Historical Events  People
Steve Jobs

Steve Jobs first said 'Great artists steal'?

MMDE: Steve Jobs first said 'Good artists copy, great artists steal'

Current: Steve Jobs was not the first to say 'Good artists copy, great artists steal'

In fact, it turns out he was quoting Picasso.

He was also being deliberately mischievous, by stealing the quote itself. Yet somehow, this worked and most people today believe it was he who said it originally. Nicely done ;-)

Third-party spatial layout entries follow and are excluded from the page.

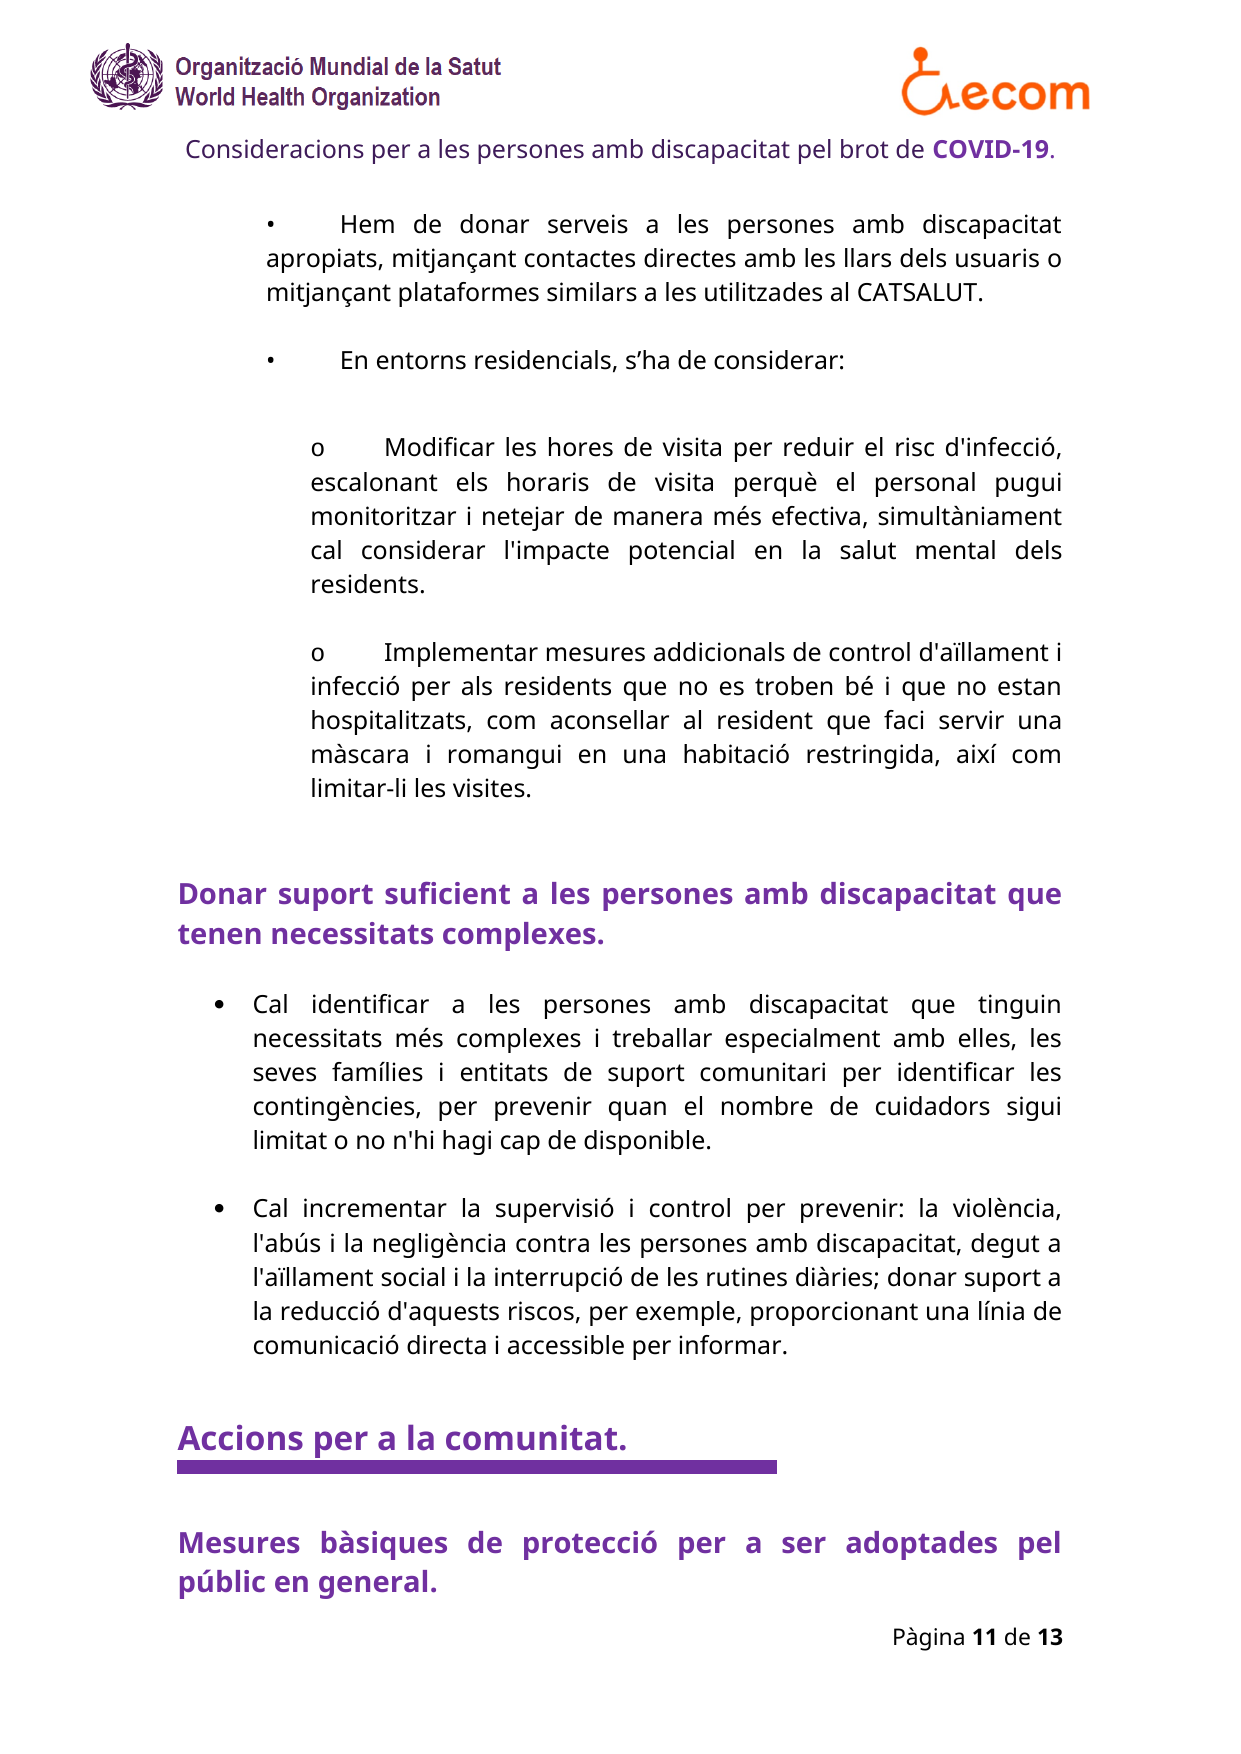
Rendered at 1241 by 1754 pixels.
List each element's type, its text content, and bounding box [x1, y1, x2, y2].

text Mesures bàsiques de protecció per a ser adoptades pel públic en general. [177, 1522, 1063, 1601]
text Donar suport suficient a les persones amb discapacitat que tenen necessitats complexes. [177, 873, 1063, 953]
text Accions per a la comunitat. [177, 1414, 1063, 1460]
list Hem de donar serveis a les persones amb discapacitat apropiats, mitjançant contactes directes amb les llars dels usuaris o mitjançant plataformes similars a les utilitzades al CATSALUT. [266, 207, 1063, 309]
list Implementar mesures addicionals de control d'aïllament i infecció per als residents que no es troben bé i que no estan hospitalitzats, com aconsellar al resident que faci servir una màscara i romangui en una habitació restringida, així com limitar-li les visites. [310, 635, 1063, 805]
list Cal incrementar la supervisió i control per prevenir: la violència, l'abús i la negligència contra les persones amb discapacitat, degut a l'aïllament social i la interrupció de les rutines diàries; donar suport a la reducció d'aquests riscos, per exemple, proporcionant una línia de comunicació directa i accessible per informar. [215, 1191, 1063, 1361]
list En entorns residencials, s’ha de considerar: [266, 343, 1063, 377]
list Cal identificar a les persones amb discapacitat que tinguin necessitats més complexes i treballar especialment amb elles, les seves famílies i entitats de suport comunitari per identificar les contingències, per prevenir quan el nombre de cuidadors sigui limitat o no n'hi hagi cap de disponible. [215, 987, 1063, 1157]
list Modificar les hores de visita per reduir el risc d'infecció, escalonant els horaris de visita perquè el personal pugui monitoritzar i netejar de manera més efectiva, simultàniament cal considerar l'impacte potencial en la salut mental dels residents. [310, 430, 1063, 601]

There was always a fuss around Apple's products, and it must be said also concerning some of the other things Steve jobs said. For example, like telling a customer it was his fault he couldn't get a signal because he was "holding his phone wrong".

Provenance

Although the phrase itself didn't appear in an 1892 article in The Gentleman's Magazine with the title "Imitators and Plagarists", the idea appeared as "To imitate is commandable, but to steal is unworthy", which isn't exactly the same sentiment but can be seen as the origins of one which would have then developed.

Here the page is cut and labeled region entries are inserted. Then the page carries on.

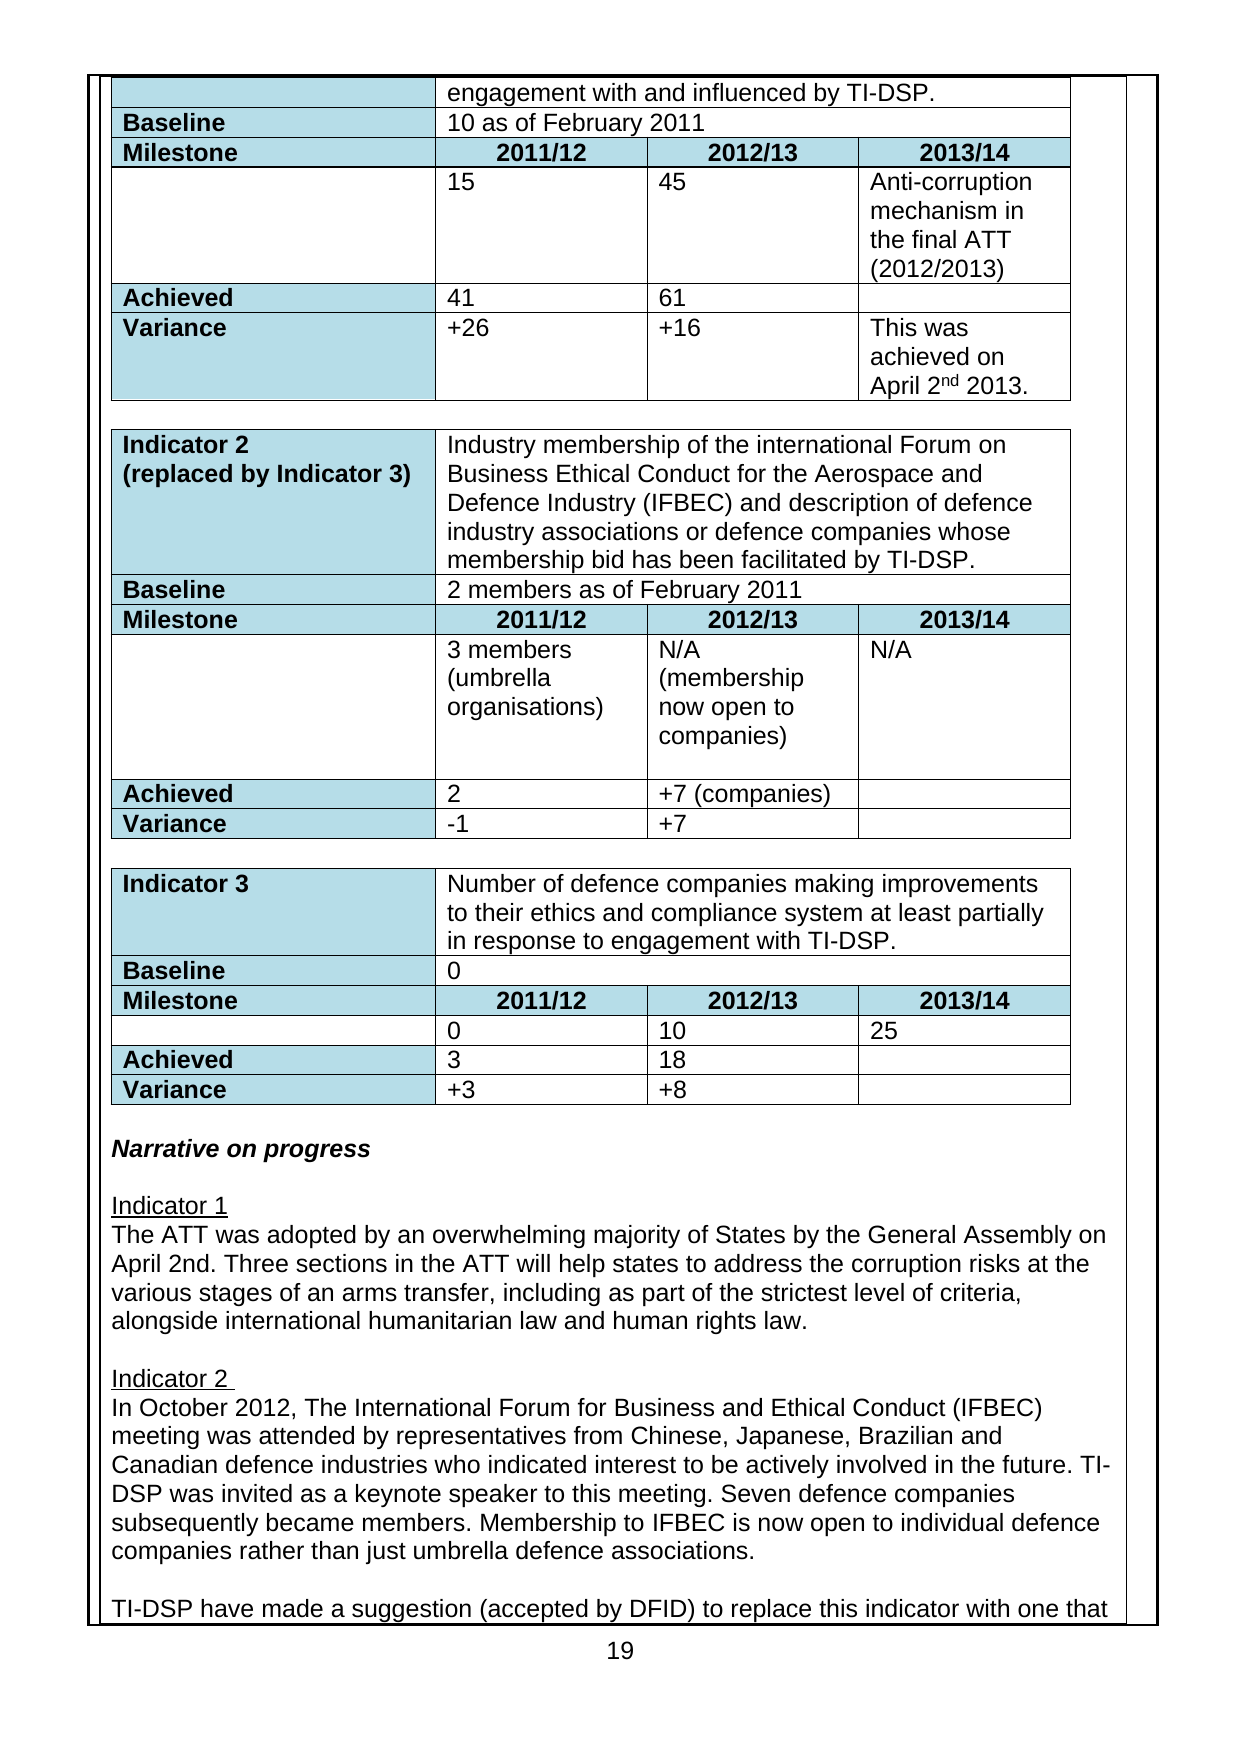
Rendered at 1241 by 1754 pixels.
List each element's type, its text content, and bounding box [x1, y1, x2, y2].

table_cell 41 [436, 284, 647, 312]
table_cell +16 [648, 313, 858, 399]
table_cell 10 as of February 2011 [436, 108, 1070, 137]
table_cell 0 [436, 1016, 647, 1044]
table_cell N/A [859, 635, 1070, 778]
table_cell +3 [436, 1075, 647, 1104]
table_cell 18 [648, 1046, 858, 1074]
table_cell Variance [112, 809, 435, 838]
table_cell 3 members (umbrella organisations) [436, 635, 647, 778]
table_cell Anti-corruption mechanism in the final ATT (2012/2013) [859, 168, 1070, 282]
table_cell +8 [648, 1075, 858, 1104]
table_cell 2012/13 [648, 605, 858, 634]
table_header Indicator 2 (replaced by Indicator 3) [112, 430, 435, 574]
table_cell [859, 1046, 1070, 1074]
table_cell 61 [648, 284, 858, 312]
table_cell 10 [648, 1016, 858, 1044]
table_cell 2011/12 [436, 138, 647, 166]
table_cell Baseline [112, 956, 435, 985]
table_cell 2013/14 [859, 605, 1070, 634]
table_cell Variance [112, 1075, 435, 1104]
table_cell +7 (companies) [648, 780, 858, 808]
table_cell Baseline [112, 108, 435, 137]
table_cell 3 [436, 1046, 647, 1074]
table_header Number of defence companies making improvements to their ethics and compliance system at least partially in response to engagement with TI-DSP. [436, 869, 1070, 955]
table_cell [859, 780, 1070, 808]
table_cell N/A (membership now open to companies) [648, 635, 858, 778]
table_cell 2011/12 [436, 605, 647, 634]
table_cell [859, 809, 1070, 838]
table_cell Milestone [112, 605, 435, 634]
table_cell 2013/14 [859, 138, 1070, 166]
table_cell [859, 1075, 1070, 1104]
table_header Industry membership of the international Forum on Business Ethical Conduct for the Aerospace and Defence Industry (IFBEC) and description of defence industry associations or defence companies whose membership bid has been facilitated by TI-DSP. [436, 430, 1070, 574]
table_cell Achieved [112, 780, 435, 808]
table_cell 0 [436, 956, 1070, 985]
table_cell Milestone [112, 986, 435, 1015]
table_cell Baseline [112, 575, 435, 604]
table_cell Variance [112, 313, 435, 399]
table_cell 2013/14 [859, 986, 1070, 1015]
table_cell 2012/13 [648, 986, 858, 1015]
table_cell 2 members as of February 2011 [436, 575, 1070, 604]
table_header Narrative on progress Indicator 1 The ATT was adopted by an overwhelming majority of States by the General Assembly on April 2nd. Three sections in the ATT will help states to address the corruption risks at the various stages of an arms transfer, including as part of the strictest level of criteria, alongside international humanitarian law and human rights law. Indicator 2 In October 2012, The International Forum for Business and Ethical Conduct (IFBEC) meeting was attended by representatives from Chinese, Japanese, Brazilian and Canadian defence industries who indicated interest to be actively involved in the future. TI-DSP was invited as a keynote speaker to this meeting. Seven defence companies subsequently became members. Membership to IFBEC is now open to individual defence companies rather than just umbrella defence associations. TI-DSP have made a suggestion (accepted by DFID) to replace this indicator with one that [101, 77, 1126, 1623]
table_cell 2012/13 [648, 138, 858, 166]
table_cell [112, 635, 435, 778]
table_cell 25 [859, 1016, 1070, 1044]
table_cell 15 [436, 168, 647, 282]
table_cell 2 [436, 780, 647, 808]
table_cell -1 [436, 809, 647, 838]
table_cell [112, 1016, 435, 1044]
table_cell [112, 168, 435, 282]
table_cell +7 [648, 809, 858, 838]
table_header Indicator 3 [112, 869, 435, 955]
table_cell +26 [436, 313, 647, 399]
table_cell Milestone [112, 138, 435, 166]
table_cell 45 [648, 168, 858, 282]
table_cell Achieved [112, 1046, 435, 1074]
table_cell This was achieved on April 2nd 2013. [859, 313, 1070, 399]
table_header [112, 78, 435, 107]
table_cell 2011/12 [436, 986, 647, 1015]
table_cell [859, 284, 1070, 312]
table_header engagement with and influenced by TI-DSP. [436, 78, 1070, 107]
table_cell Achieved [112, 284, 435, 312]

quoteinvestigator.com describes T.S. Eliot in 1920: “to imitate” was shoddy, and “to steal” was praiseworthy.

He was talking about poets, but the message is clear:

One of the surest of tests is the way in which a poet borrows. Immature poets imitate; mature poets steal; bad poets deface what they take, and good poets make it into something better, or at least something different. The good poet welds his theft into a whole of feeling which is unique, utterly different from that from which it was torn; the bad poet throws it into something which has no cohesion. A good poet will usually borrow from authors remote in time, or alien in language, or diverse in interest.

-- T. S. Eliot

Mobile

The idea Apple steals it's ideas is also the subject of another MMDE - the mouse. There has always been an on running competition around the iPhone and Android, with each borrowing the other's various ideas over the years. Steve Jobs even famously wowed at the end of his life to go "thermonuclear" on Google for stealing Android, even though other touch screen mobile phones, with most of the design ideas the iPhone featured, had been on the market for some years before it's launch.